-- Records for this exercise follows --
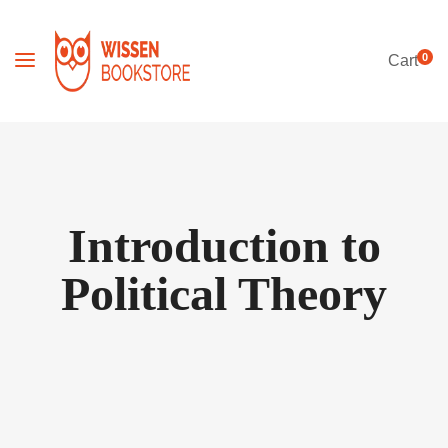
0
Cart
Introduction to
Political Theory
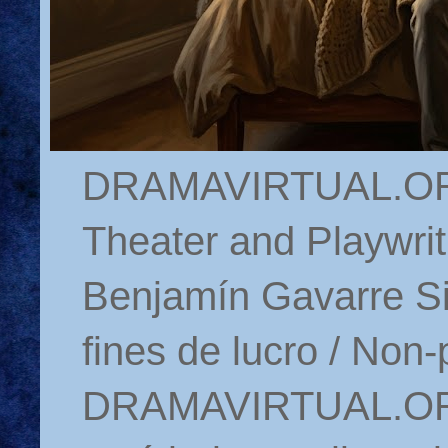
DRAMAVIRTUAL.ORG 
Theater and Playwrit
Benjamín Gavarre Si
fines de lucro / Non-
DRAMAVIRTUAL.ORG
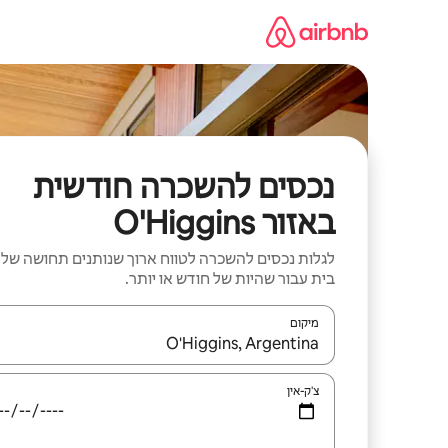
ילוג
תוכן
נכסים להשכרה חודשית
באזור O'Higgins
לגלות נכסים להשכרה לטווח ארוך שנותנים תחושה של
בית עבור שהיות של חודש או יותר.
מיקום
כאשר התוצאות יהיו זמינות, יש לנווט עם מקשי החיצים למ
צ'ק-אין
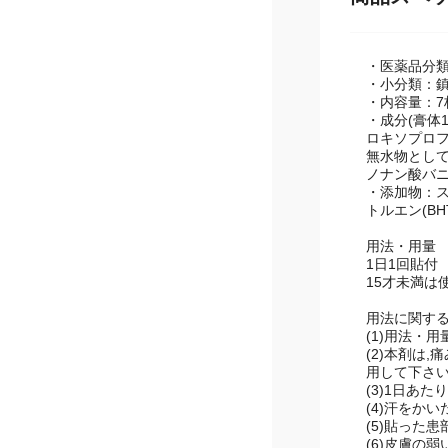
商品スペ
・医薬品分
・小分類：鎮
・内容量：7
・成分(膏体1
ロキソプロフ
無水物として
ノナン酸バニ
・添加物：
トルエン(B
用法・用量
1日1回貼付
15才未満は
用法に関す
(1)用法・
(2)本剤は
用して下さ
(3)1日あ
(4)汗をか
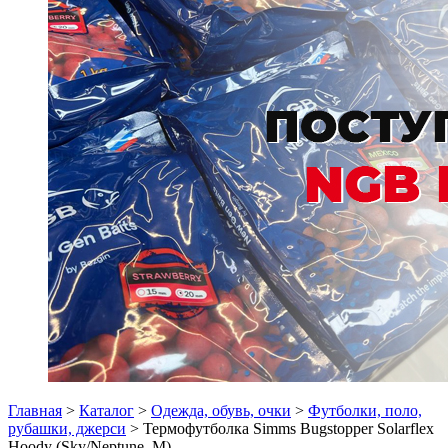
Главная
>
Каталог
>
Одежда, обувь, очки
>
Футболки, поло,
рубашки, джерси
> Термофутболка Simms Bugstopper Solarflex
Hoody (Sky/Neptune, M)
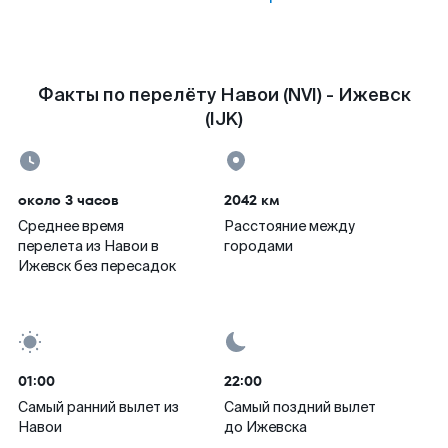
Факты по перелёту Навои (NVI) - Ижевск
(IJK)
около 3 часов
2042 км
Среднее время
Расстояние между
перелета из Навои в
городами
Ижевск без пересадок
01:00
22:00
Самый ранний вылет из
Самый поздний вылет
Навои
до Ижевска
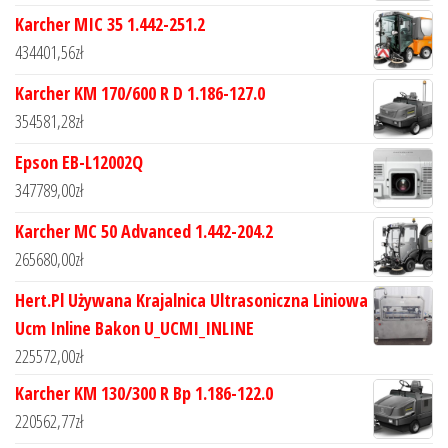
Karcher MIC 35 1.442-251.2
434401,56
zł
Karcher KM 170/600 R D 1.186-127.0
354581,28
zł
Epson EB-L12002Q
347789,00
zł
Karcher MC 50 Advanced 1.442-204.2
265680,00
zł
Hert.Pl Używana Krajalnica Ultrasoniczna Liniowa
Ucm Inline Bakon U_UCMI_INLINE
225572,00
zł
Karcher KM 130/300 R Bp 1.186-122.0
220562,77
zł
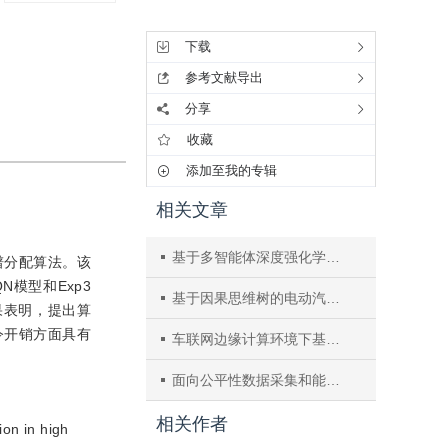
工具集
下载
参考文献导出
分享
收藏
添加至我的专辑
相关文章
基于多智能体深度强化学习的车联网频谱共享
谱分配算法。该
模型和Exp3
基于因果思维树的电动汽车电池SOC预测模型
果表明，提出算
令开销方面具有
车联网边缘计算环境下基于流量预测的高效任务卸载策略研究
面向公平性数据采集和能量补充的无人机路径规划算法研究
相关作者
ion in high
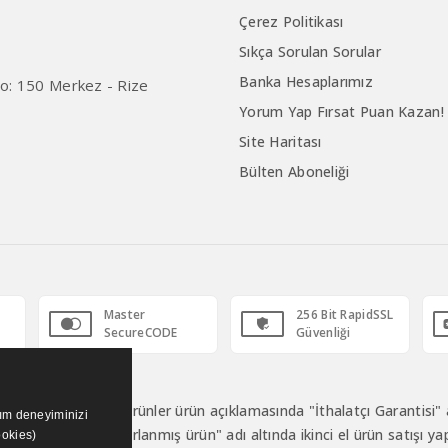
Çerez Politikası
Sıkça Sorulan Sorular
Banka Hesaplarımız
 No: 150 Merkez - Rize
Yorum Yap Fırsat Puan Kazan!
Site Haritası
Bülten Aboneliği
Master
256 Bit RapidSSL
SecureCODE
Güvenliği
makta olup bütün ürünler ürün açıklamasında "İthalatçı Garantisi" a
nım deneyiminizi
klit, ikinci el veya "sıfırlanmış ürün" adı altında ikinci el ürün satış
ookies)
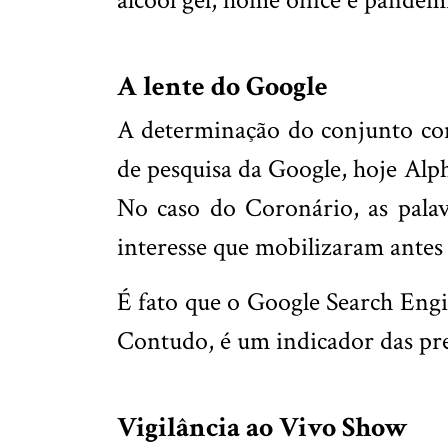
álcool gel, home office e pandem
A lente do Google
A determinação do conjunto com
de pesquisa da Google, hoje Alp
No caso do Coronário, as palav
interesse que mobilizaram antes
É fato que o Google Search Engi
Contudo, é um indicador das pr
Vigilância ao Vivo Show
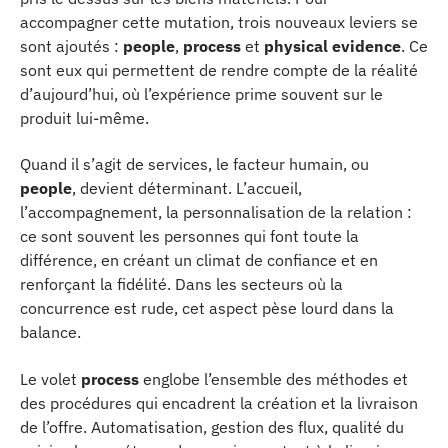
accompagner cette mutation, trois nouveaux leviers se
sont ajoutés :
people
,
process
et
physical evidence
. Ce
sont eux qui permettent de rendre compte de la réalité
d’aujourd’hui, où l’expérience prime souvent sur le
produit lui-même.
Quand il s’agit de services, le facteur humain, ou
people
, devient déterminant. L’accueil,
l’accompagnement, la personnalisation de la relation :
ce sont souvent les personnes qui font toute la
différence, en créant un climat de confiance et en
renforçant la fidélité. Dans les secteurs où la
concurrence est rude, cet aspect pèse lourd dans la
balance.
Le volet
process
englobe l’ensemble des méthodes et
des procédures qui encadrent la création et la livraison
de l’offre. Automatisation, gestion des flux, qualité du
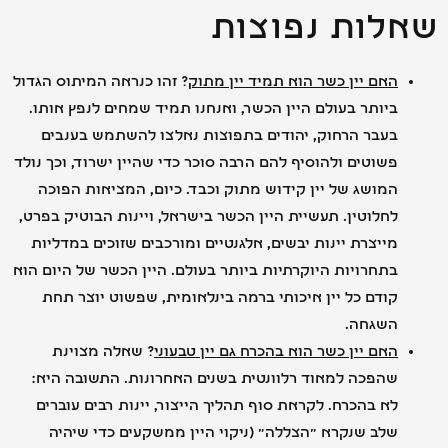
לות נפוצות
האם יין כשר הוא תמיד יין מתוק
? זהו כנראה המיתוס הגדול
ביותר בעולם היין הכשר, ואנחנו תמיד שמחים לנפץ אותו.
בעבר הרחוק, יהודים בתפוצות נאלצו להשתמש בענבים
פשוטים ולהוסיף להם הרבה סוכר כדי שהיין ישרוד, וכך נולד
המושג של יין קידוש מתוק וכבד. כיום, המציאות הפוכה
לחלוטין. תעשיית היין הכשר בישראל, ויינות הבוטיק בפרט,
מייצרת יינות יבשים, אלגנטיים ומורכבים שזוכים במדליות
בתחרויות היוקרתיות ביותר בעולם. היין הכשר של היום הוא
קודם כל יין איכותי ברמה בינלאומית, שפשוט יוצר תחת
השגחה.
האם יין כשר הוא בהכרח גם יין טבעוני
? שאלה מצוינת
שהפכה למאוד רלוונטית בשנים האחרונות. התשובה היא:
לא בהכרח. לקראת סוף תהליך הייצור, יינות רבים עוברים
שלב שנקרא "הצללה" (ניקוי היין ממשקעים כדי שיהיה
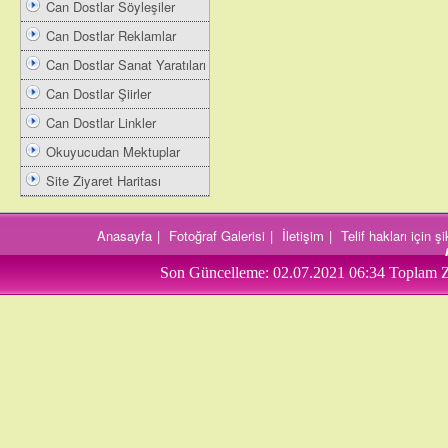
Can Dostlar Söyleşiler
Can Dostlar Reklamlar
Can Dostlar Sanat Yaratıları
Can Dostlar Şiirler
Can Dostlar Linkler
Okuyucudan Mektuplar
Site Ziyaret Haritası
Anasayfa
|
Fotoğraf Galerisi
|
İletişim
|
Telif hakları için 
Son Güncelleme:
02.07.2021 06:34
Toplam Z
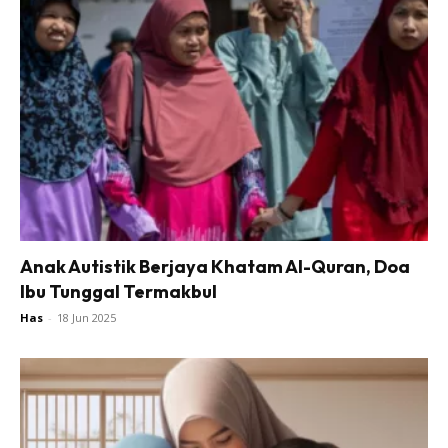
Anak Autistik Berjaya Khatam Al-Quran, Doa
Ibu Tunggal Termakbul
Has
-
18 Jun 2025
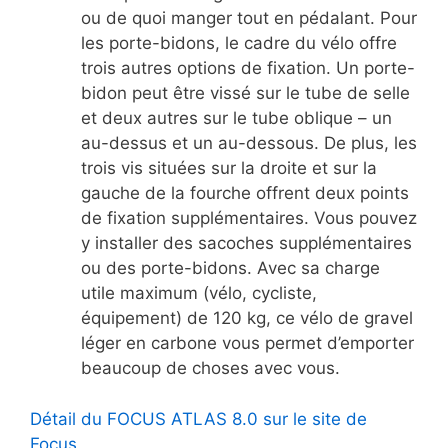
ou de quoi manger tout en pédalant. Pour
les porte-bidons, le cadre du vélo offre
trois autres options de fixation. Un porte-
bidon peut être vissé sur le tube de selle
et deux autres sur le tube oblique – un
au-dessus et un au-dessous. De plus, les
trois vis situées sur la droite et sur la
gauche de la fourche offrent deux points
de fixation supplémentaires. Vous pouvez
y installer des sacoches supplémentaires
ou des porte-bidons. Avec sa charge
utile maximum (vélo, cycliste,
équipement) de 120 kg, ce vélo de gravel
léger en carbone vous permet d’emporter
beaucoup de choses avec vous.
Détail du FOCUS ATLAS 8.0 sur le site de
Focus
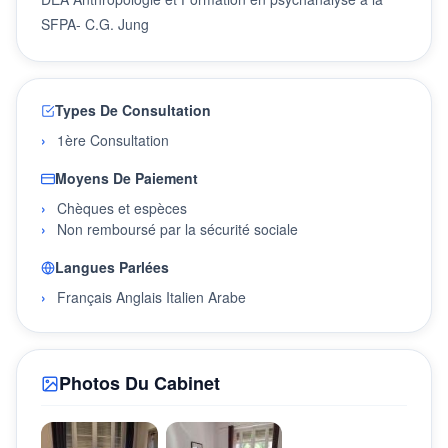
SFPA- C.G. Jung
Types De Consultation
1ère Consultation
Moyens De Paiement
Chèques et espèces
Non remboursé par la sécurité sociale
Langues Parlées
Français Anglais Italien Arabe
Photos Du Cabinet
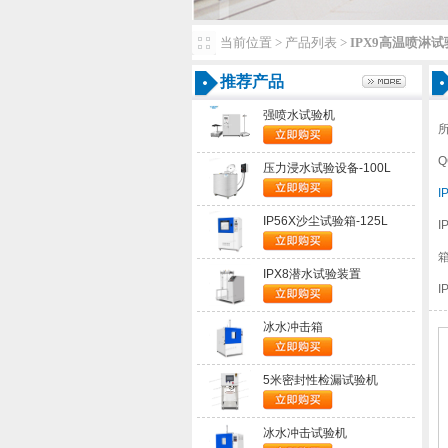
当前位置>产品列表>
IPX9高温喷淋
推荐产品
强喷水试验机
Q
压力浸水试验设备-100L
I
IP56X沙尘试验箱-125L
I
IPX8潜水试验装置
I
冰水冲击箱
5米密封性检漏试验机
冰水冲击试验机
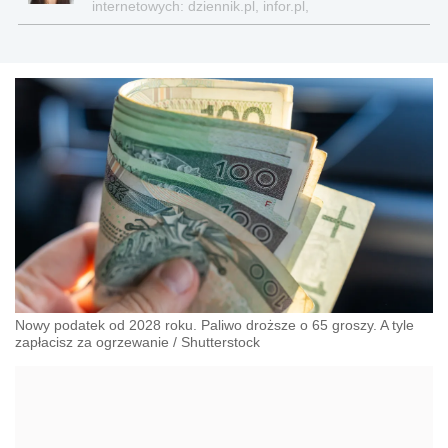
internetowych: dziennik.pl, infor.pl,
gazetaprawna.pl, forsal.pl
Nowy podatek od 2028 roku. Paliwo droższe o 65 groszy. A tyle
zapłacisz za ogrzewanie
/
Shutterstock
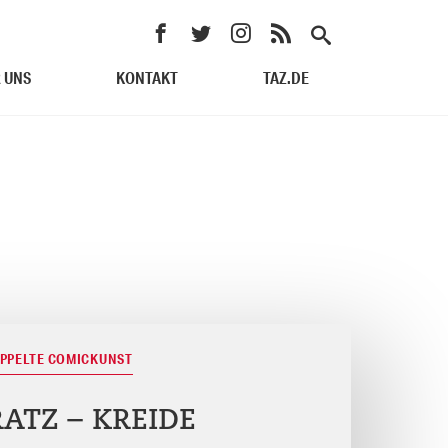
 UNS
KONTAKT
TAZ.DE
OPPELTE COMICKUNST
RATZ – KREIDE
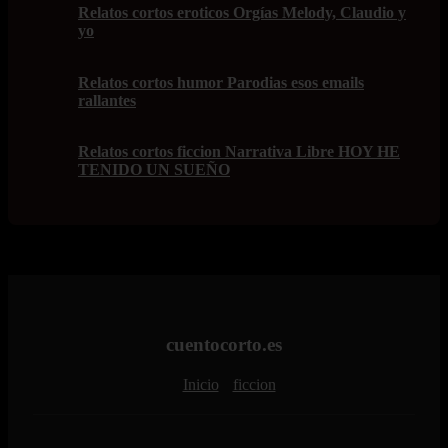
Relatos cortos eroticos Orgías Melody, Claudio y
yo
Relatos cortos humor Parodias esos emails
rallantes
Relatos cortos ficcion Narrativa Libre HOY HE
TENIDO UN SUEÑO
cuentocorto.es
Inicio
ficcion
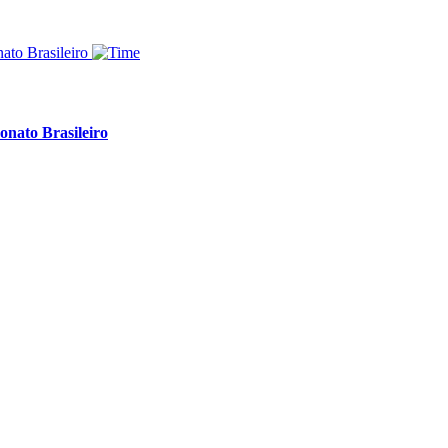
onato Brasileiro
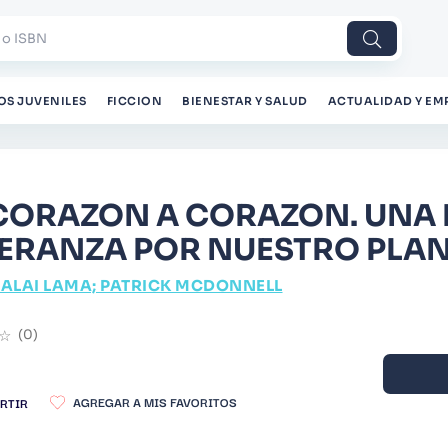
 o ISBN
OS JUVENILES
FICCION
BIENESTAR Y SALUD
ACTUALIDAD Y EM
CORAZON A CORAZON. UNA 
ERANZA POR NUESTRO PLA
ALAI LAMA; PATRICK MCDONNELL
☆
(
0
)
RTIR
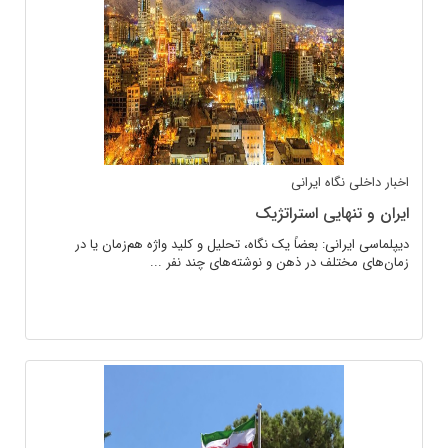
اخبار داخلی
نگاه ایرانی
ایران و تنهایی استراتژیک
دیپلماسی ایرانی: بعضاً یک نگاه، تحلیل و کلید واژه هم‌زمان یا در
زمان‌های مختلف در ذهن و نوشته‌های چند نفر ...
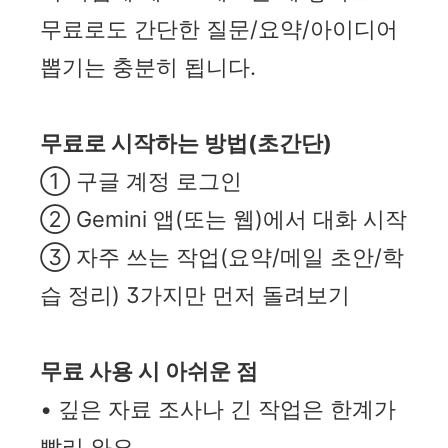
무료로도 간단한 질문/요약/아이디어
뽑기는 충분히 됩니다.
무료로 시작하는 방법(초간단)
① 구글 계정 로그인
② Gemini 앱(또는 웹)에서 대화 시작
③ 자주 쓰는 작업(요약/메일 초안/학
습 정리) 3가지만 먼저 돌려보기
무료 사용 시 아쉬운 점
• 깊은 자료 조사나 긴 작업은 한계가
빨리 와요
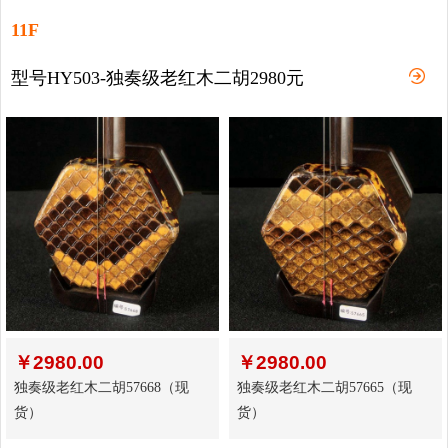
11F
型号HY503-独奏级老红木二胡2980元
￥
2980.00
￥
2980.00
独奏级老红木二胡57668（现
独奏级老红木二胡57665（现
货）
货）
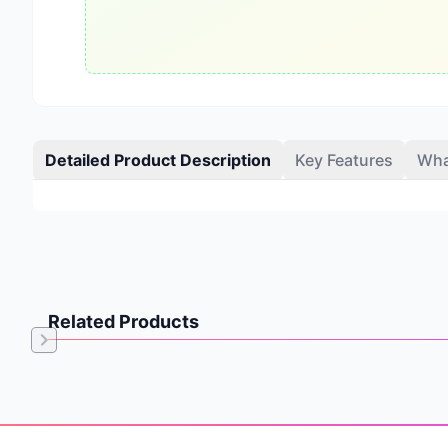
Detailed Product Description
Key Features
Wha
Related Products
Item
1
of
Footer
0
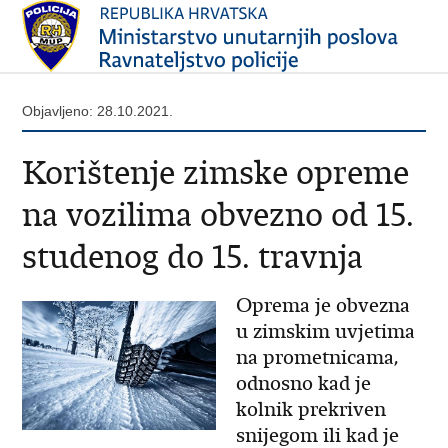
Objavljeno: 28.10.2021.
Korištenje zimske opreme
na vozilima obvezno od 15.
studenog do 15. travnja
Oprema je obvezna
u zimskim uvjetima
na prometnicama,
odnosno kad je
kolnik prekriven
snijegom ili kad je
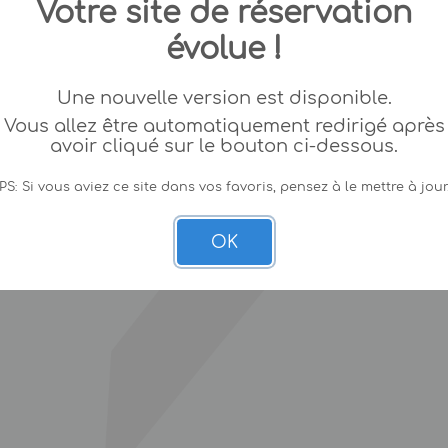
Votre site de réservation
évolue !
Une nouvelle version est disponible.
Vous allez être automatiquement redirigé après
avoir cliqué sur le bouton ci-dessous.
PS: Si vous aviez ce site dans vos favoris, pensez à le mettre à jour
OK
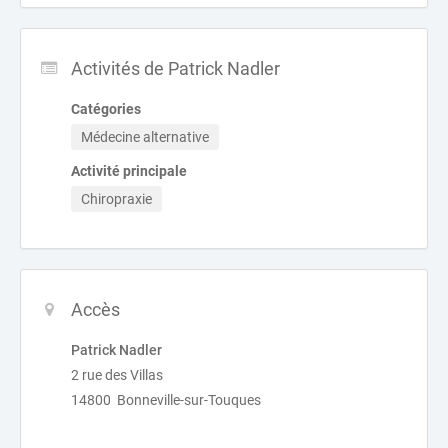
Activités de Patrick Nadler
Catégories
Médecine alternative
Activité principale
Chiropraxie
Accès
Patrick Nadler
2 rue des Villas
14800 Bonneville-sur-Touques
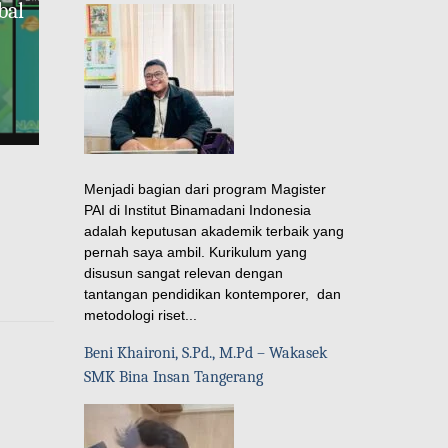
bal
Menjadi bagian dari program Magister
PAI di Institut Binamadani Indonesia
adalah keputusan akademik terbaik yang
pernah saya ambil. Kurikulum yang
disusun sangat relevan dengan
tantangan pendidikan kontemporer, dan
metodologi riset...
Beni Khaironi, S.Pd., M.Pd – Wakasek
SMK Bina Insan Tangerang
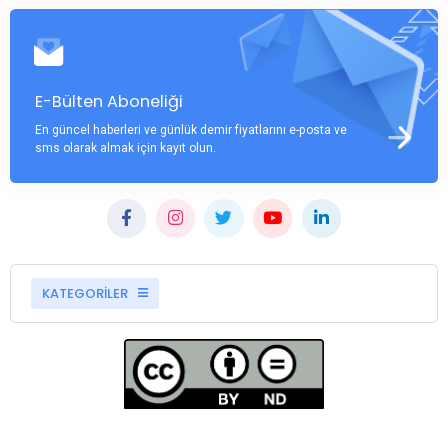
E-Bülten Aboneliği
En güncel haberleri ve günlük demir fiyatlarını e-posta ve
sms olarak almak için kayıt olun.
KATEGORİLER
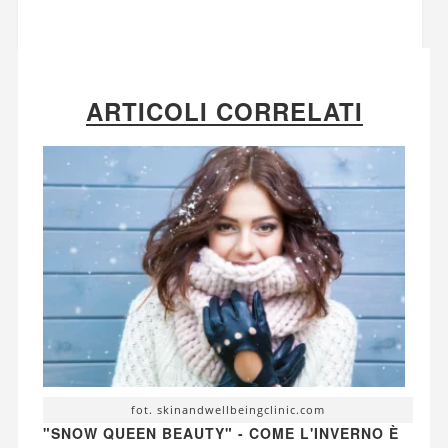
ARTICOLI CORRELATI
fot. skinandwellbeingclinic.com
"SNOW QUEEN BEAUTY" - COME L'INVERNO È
-- Records for this exercise concluded --
## Exercise aim
Leaving out the pictures, please output the lines in the entries above from the one with "álcool gel, home office e pandem" through the one with "produit lui-même.", exactly as they are.

## Response to this task
álcool gel, home office e pandem
A lente do Google
A determinação do conjunto com
de pesquisa da Google, hoje Alp
No caso do Coronário, as palav
interesse que mobilizaram antes
É fato que o Google Search Engi
Contudo, é um indicador das pr
Vigilância ao Vivo Show
accompagner cette mutation, trois nouveaux leviers se
sont ajoutés :
people
,
process
et
physical evidence
. Ce
sont eux qui permettent de rendre compte de la réalité
d’aujourd’hui, où l’expérience prime souvent sur le
produit lui-même.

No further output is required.